M. Vous avez été l’une des premières femmes à intégrer le calendrier Haute Couture en tant que marque indépendante, comment l’avez-vous vécu ?
I.V.H. Je suis tellement fière de faire partie de la Fédération. Je trouve aussi très intéressant de pouvoir mixer l’artisanat et les nouvelles technologies car je pense que l’on peut vraiment amener la Haute Couture dans le futur mais aussi la rendre pertinente pour le présent. Ça permet de porter un nouveau regard sur la Haute Couture.

M. Et plus généralement, pourquoi y’a-t-il selon vous, un manque de femmes à des postes clés dans la mode, comme en témoignent les récentes nominations à la tête de nombreuses maisons de couture comme Gucci et Alexander McQueen ?
I.V.H. Je trouve ça dur. La mode doit faire preuve de plus de parité et d’inclusivité. J’ai l’impression que l’on régresse et je ne comprends pas pourquoi cela arrive maintenant et surtout chez les grosses marques. C’est comme si plus personne ne se souciait de l’égalité hommes-femmes, que l’on n’en avait jamais entendu parler… Il y a trop de retours en arrière, comme il y a dix, vingt ou trente ans. S’il y avait plus de parité dans la mode, il y aurait un meilleur équilibre et de nouvelles perspectives.

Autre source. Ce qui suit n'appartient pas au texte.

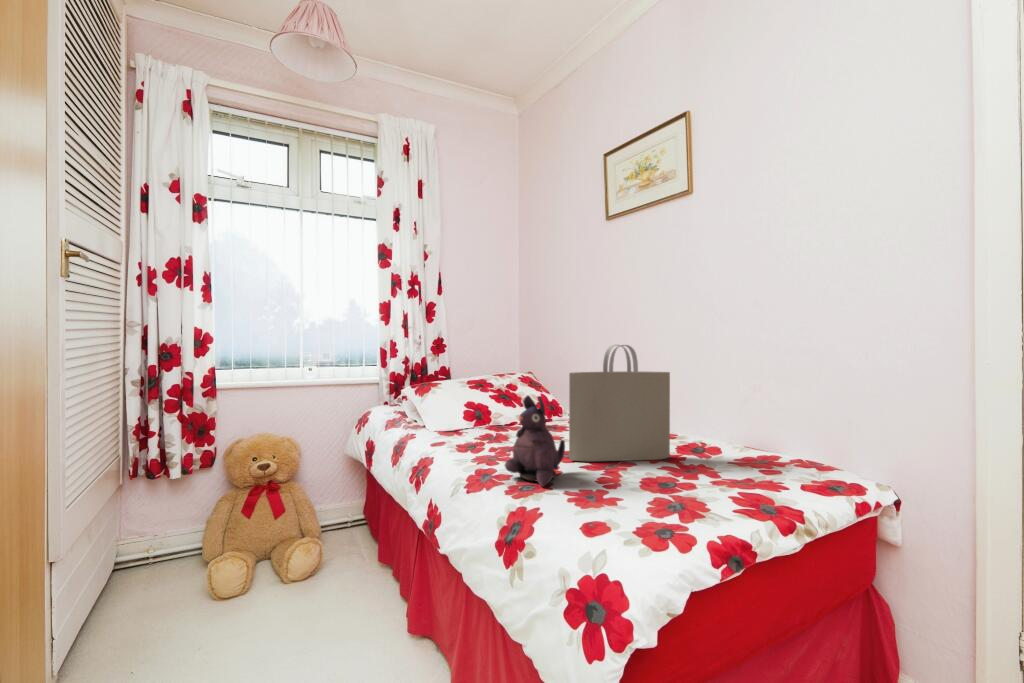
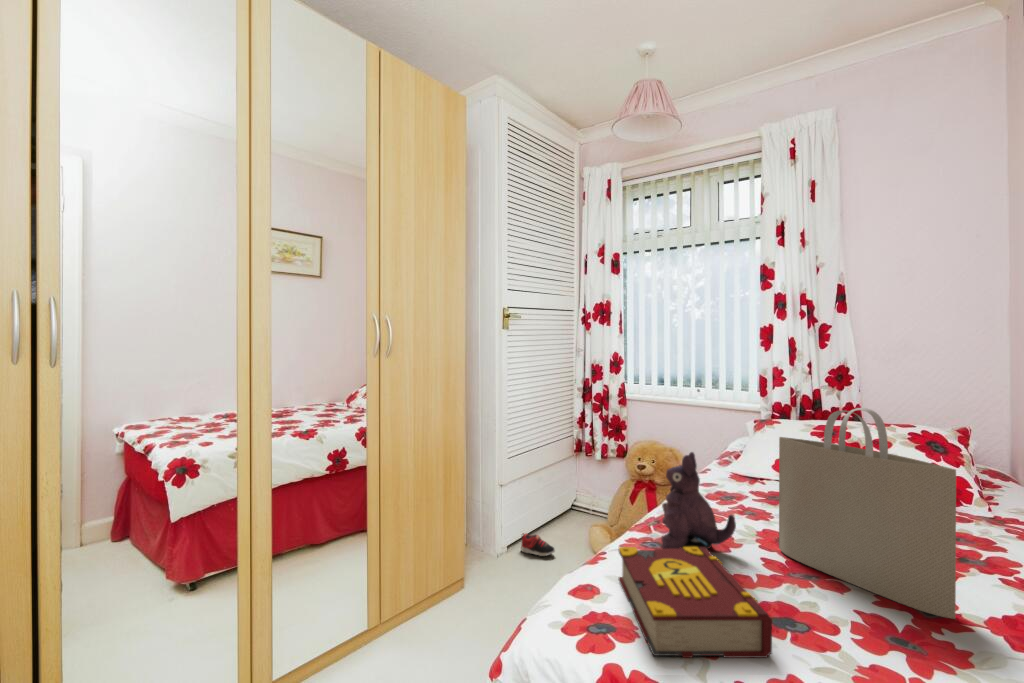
book: none [584,460,705,528] -> present [618,547,772,658]
shoe: none [95,617,170,660] -> present [521,533,555,556]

M. Quelles sont les pièces dont vous êtes la plus fière dans cette exposition ? Lesquelles vous ont le plus marqué et pourquoi ?
I.V.H. Il y a une pièce qui est vraiment spéciale pour moi, c’est la robe Crystallization. Parce que toute l’année précédent sa création, j’avais essentiellement travaillé des techniques artisanales traditionnelles, ce qui était super car j’ai appris beaucoup de choses mais j’avais des envies de créations que je n’arrivais pas à traduire. Par exemple, j’avais envie de travailler sur la fluidité pour exprimer l’immatérialité et j’avais l’impression que je ne pouvais pas fabriquer la robe que j’avais en tête avec un fil et une aiguille. Je me sentais limitée par mes outils à ce moment-là. Et la robe Crystallization est la première que j’ai développé en dépassant ma discipline. J’ai commencé à travailler avec des architectes et des scientifiques et ils ont compris qu’eux aussi pouvaient à leur tour dépasser leur discipline, je les ai entraînés dans mon monde. Ça a ouvert mes perspectives. Ça a vraiment été un moment clé pour moi.

M. La mode et la création sont-ils des moyens pour se rapprocher de ses rêves ? Pensez-vous avoir accompli les vôtres ?
I.V.H. Oui, je pense qu’avec tout ce que j’ai accompli j’ai influencé mes rêves comme mes rêves avaient motivé tout ce que j’ai créé. C’est un fonctionnement cyclique et non pas à sens unique. Un cercle vertueux.

Exposition « Sclupting The Senses » au Musée des Arts Décoratifs, du 29 novembre 2023 au 24 avril 2024.